Ji Hong-Long, Song Weifeng, Gao Zhiqian, Su Xue-Feng, Nie Hong-Guang, Jiang Yi, Peng Ji-Bin, He Yu-Xian, Liao Ying, Zhou Yong-Jian, Tousson Albert, Matalon Sadis
Department of Anesthesiology, University of Alabama at Birmingham School of Medicine, Birmingham, Alabama 35233-6810, USA.

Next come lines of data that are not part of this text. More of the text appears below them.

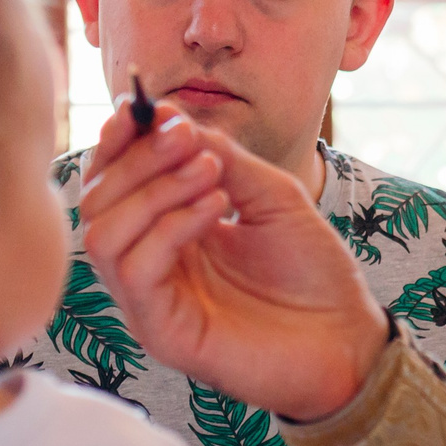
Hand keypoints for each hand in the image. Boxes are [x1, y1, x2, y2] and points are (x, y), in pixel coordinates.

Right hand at [76, 106, 390, 419]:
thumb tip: (166, 115)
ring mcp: (150, 302)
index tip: (143, 107)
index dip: (118, 140)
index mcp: (166, 231)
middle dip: (138, 158)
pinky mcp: (161, 333)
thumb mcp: (271, 194)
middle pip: (96, 201)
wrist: (349, 339)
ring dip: (153, 189)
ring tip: (212, 172)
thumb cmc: (313, 273)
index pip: (112, 180)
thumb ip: (222, 155)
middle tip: (190, 138)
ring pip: (101, 234)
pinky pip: (134, 271)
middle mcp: (148, 264)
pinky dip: (170, 228)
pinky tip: (216, 208)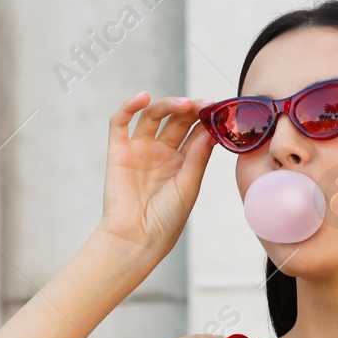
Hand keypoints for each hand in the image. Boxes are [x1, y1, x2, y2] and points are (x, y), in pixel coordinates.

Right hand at [97, 92, 215, 258]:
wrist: (136, 240)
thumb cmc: (166, 220)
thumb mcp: (188, 187)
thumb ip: (197, 157)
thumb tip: (209, 129)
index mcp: (182, 162)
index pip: (195, 131)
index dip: (206, 118)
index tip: (219, 109)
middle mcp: (161, 152)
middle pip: (176, 120)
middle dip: (190, 109)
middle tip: (203, 105)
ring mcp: (139, 150)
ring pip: (152, 116)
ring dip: (167, 105)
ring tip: (183, 104)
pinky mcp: (118, 152)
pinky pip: (119, 123)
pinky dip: (128, 107)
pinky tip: (142, 98)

Am J Physiol Lung Cell Mol Physiol. 2009 Mar;296(3):L372-83. doi: 10.1152/ajplung.90437.2008. Epub 2008 Dec 26.
Among the multiple organ disorders caused by the severe acute respiratory syndrome coronavirus (SARS-CoV), acute lung failure following atypical pneumonia is the most serious and often fatal event. We hypothesized that two of the hydrophilic structural coronoviral proteins (S and E) would regulate alveolar fluid clearance by decreasing the cell surface expression and activity of amiloride-sensitive epithelial sodium (Na(+)) channels (ENaC), the rate-limiting protein in transepithelial Na(+) vectorial transport across distal lung epithelial cells. Coexpression of either S or E protein with human alpha-, beta-, and gamma-ENaC in Xenopus oocytes led to significant decreases of both amiloride-sensitive Na(+) currents and gamma-ENaC protein levels at their plasma membranes. S and E proteins decreased the rate of ENaC exocytosis and either had no effect (S) or decreased (E) rates of endocytosis. No direct interactions among SARS-CoV E protein with either alpha- or gamma-ENaC were indentified. Instead, the downregulation of ENaC activity by SARS proteins was partially or completely restored by administration of inhibitors of PKCalpha/beta1 and PKCzeta. Consistent with the whole cell data, expression of S and E proteins decreased ENaC single-channel activity in oocytes, and these effects were partially abrogated by PKCalpha/beta1 inhibitors. Finally, transfection of human airway epithelial (H441) cells with SARS E protein decreased whole cell amiloride-sensitive currents. These findings indicate that lung edema in SARS infection may be due at least in part to activation of PKC by SARS proteins, leading to decreasing levels and activity of ENaC at the apical surfaces of lung epithelial cells.
在严重急性呼吸综合征冠状病毒(SARS-CoV)引发的多器官功能障碍中,非典型肺炎后的急性肺衰竭是最严重且往往致命的事件。我们推测,两种亲水性结构冠状病毒蛋白(S蛋白和E蛋白)会通过降低氨氯地平敏感性上皮钠(Na⁺)通道(ENaC)的细胞表面表达和活性来调节肺泡液体清除,ENaC是跨肺远端上皮细胞的跨上皮Na⁺向量转运中的限速蛋白。在非洲爪蟾卵母细胞中,S蛋白或E蛋白与人α-、β-和γ-ENaC共表达导致氨氯地平敏感性Na⁺电流和质膜上γ-ENaC蛋白水平显著降低。S蛋白和E蛋白降低了ENaC胞吐速率,且对胞吞速率要么无影响(S蛋白)要么有降低作用(E蛋白)。未发现SARS-CoV E蛋白与α-或γ-ENaC之间存在直接相互作用。相反,通过给予PKCalpha/beta1和PKCzeta抑制剂,SARS蛋白对ENaC活性的下调作用部分或完全恢复。与全细胞数据一致,S蛋白和E蛋白的表达降低了卵母细胞中ENaC单通道活性,且PKCalpha/beta1抑制剂部分消除了这些作用。最后,用SARS E蛋白转染人气道上皮(H441)细胞降低了全细胞氨氯地平敏感性电流。这些发现表明,SARS感染中的肺水肿可能至少部分归因于SARS蛋白激活PKC,导致肺上皮细胞顶端表面ENaC水平和活性降低。